As for history, we found it in Independence Square, where old men and visitors sit in the sun. History lives in Quito’s monumental, painted, gold-swathed churches and monasteries, where — on the Sunday I was there — the pews were packed and latecomers stood in the side aisles under dark paintings of tortured saints.
To the haciendas
But Quito was only the beginning. When I first put Ecuador on my wish list, it was the historic haciendas, the centuries-old ranches, I wanted to visit. Originally land grants, these vast ranches boast illustrious family pedigrees and long traditions.
When a friend recommended EQ Touring, a Quito- and Miami-based travel outfit specializing in Ecuador, we asked for an individual trip to the haciendas near Quito, traveling on scenic country roads past ice-clad volcanoes and 13,000-foot farm fields.
The haciendas were historic yet forward-looking. Both Le Cusin, founded in 1602 by Jesuits, and Hacienda Pinsaqui, founded in 1790 and still owned by the original family, felt and looked like the 18th-century white-walled, red-tiled-roof colonial compounds typical of Spanish colonies. Surrounded with flowering vines and far from noise and traffic, they’ll send you back to another century.
But Le Cusin’s present owner is an American who restored the buildings and updated guest rooms and cottages, adding comfort while preserving the colonial feel. The wood-paneled living room and dining hall are reminiscent of a hunting lodge. Guests stay in spacious rooms with fireplaces and can keep busy, riding horses, hiking, sketching, studying Spanish and taking day trips to the market town of Otavalo.
Pinsaqui Hacienda, where we stopped for a bowl of locro (cream of potato soup garnished with cheese and avocado slices), is owned and managed by an eighth-generation family member. Guests enjoy acres of lawns and spectacular views of Imbabura Volcano, and stay in 30 redecorated, family-sized suites.

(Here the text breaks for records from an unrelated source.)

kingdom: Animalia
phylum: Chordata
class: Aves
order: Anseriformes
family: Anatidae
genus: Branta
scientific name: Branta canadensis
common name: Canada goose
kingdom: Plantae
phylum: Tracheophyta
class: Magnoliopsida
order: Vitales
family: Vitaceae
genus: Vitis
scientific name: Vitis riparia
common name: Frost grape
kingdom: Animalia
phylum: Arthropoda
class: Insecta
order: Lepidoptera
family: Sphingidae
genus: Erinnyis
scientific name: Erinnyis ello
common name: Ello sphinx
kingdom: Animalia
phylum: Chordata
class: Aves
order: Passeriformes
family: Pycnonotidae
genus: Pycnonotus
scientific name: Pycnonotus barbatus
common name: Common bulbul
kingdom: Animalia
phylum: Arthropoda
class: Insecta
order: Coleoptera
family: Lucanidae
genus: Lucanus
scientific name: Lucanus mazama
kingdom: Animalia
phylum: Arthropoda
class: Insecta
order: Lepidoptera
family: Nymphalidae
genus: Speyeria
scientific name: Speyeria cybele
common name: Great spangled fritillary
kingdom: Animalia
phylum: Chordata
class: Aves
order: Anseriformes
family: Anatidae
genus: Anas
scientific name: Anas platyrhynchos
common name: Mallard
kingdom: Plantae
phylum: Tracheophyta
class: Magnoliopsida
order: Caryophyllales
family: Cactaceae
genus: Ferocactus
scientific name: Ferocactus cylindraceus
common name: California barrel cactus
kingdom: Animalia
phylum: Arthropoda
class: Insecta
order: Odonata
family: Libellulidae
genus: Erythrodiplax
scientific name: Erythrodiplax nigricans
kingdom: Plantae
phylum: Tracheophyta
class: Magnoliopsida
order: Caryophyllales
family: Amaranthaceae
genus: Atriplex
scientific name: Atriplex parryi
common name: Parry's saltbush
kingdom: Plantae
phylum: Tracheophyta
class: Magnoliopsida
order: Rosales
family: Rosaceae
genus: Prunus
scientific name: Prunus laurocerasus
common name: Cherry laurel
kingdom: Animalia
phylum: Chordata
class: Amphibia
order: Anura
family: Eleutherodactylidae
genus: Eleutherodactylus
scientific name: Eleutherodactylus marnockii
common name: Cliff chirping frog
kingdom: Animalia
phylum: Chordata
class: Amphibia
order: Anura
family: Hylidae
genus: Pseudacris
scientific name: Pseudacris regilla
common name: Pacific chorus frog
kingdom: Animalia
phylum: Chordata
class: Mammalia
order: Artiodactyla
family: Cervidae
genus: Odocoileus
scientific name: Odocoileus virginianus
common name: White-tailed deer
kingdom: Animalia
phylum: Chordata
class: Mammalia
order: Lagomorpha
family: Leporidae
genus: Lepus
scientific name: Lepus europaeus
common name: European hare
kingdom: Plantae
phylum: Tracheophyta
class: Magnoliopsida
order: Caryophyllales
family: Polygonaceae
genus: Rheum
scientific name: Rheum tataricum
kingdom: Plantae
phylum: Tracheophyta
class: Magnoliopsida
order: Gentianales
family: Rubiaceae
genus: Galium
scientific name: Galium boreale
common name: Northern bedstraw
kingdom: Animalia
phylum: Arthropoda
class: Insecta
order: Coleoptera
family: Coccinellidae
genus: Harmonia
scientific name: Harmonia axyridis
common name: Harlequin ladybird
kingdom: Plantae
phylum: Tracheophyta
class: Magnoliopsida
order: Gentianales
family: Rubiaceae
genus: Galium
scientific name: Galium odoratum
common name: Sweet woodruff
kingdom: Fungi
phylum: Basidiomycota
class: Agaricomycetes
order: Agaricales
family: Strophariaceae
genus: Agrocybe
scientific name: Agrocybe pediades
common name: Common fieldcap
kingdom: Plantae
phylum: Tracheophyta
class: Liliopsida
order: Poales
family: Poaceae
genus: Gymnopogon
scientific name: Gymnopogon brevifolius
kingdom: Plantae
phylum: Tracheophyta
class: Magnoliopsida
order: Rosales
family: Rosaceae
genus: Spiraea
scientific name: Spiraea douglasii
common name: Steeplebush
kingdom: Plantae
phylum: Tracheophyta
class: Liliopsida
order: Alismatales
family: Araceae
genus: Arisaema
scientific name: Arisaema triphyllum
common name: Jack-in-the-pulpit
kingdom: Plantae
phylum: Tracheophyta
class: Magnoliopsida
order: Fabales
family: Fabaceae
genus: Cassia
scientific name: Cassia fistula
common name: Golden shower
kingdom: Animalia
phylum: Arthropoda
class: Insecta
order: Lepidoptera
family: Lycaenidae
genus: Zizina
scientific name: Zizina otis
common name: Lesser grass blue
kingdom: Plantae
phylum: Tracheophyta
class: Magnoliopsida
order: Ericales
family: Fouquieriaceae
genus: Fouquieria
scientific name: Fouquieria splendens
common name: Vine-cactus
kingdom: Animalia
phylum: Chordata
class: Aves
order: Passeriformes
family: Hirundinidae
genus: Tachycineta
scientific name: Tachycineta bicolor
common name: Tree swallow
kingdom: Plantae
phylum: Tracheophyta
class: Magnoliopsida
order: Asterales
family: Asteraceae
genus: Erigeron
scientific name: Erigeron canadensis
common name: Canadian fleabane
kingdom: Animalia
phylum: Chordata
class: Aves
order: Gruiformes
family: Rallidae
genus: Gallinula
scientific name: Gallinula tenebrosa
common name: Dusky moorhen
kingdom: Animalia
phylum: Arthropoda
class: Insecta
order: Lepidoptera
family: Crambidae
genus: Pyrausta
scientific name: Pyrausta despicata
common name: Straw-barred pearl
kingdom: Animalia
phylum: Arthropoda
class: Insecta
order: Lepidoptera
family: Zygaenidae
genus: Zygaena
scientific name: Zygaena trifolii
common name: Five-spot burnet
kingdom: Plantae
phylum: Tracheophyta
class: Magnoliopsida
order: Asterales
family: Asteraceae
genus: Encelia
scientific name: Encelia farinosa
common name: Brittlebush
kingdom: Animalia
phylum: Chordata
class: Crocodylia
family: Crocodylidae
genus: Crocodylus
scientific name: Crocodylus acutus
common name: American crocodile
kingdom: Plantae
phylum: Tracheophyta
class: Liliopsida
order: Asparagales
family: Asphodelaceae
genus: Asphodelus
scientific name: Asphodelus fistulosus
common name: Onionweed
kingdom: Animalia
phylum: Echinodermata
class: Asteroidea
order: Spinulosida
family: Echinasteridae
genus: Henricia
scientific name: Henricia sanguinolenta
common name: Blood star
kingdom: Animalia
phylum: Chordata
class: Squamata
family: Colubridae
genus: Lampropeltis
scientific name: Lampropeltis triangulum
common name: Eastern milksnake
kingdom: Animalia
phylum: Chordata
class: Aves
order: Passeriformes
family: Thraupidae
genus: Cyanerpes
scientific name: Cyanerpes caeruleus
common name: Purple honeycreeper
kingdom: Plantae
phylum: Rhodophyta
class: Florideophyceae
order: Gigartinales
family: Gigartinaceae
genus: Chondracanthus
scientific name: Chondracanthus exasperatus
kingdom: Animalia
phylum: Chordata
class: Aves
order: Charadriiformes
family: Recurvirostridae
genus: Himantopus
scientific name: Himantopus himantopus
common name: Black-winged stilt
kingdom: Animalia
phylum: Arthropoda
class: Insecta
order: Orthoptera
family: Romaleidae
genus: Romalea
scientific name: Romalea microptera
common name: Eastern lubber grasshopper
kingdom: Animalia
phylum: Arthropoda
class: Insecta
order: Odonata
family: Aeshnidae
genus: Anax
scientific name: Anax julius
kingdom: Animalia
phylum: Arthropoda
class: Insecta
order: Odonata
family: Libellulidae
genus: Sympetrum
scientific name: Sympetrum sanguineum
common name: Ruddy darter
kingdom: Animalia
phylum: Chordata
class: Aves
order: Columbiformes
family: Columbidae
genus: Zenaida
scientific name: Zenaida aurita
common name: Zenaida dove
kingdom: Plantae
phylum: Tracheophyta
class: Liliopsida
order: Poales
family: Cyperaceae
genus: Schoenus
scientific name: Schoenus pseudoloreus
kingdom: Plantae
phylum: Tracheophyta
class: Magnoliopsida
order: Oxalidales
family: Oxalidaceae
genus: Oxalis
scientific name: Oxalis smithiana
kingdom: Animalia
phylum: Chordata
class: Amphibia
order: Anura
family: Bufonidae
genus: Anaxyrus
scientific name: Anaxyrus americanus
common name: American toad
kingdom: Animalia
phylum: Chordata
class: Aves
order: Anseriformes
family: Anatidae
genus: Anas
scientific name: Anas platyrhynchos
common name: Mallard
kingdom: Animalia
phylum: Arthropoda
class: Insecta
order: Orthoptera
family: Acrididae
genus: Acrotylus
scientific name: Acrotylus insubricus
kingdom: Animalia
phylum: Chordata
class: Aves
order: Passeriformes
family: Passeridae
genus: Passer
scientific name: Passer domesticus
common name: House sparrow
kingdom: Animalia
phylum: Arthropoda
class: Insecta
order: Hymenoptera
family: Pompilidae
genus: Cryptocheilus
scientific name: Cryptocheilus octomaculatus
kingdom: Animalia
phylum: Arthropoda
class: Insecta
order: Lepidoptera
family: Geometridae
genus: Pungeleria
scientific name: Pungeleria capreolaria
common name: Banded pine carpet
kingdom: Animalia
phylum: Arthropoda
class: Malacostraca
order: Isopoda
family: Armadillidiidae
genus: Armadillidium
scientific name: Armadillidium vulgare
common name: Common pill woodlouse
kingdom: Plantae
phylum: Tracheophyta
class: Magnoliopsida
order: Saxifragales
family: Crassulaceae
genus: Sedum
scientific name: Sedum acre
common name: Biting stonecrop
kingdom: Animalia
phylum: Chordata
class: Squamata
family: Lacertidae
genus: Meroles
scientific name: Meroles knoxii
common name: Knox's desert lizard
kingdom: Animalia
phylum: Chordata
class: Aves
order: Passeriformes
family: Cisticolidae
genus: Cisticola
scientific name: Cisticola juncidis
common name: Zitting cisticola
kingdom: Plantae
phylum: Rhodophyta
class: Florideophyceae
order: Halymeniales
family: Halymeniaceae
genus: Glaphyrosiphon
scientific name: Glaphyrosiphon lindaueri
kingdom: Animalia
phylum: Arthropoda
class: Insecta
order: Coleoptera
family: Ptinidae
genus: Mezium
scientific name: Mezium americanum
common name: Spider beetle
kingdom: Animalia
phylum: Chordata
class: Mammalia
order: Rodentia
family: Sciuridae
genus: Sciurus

Zuleta Hacienda, originally a Jesuit property, is now owned by the Plaza-Lasso family, progenitor of two presidents of Ecuador, and the 4,000-acre ranch is a working dairy farm. The hacienda, with a nine-room guest wing, is surrounded by trees and vast green fields, and has a stable full of horses. Guests are enthusiastic horseback riders, hikers and nature lovers.
To market, to market
We spent our last day shopping in the craft market in Otavalo, an Andean crossroads town, saving the last 10 minutes for a sprint through the produce market. We ended up spending an hour marveling at the kinds of vegetables that local farmers can grow at high altitude.
My list, hastily jotted down, included kale, bunches of fresh alfalfa, leafy greens, peas, a half-dozen kinds of beans, red and purple berries, citrus fruits, tomatoes, tree tomatoes, tubers, bags of beets, onions, dried spices, 124 varieties of potatoes and 50-pound sacks of quinoa, alfalfa grain and three kinds of corn. And I thought I knew vegetables.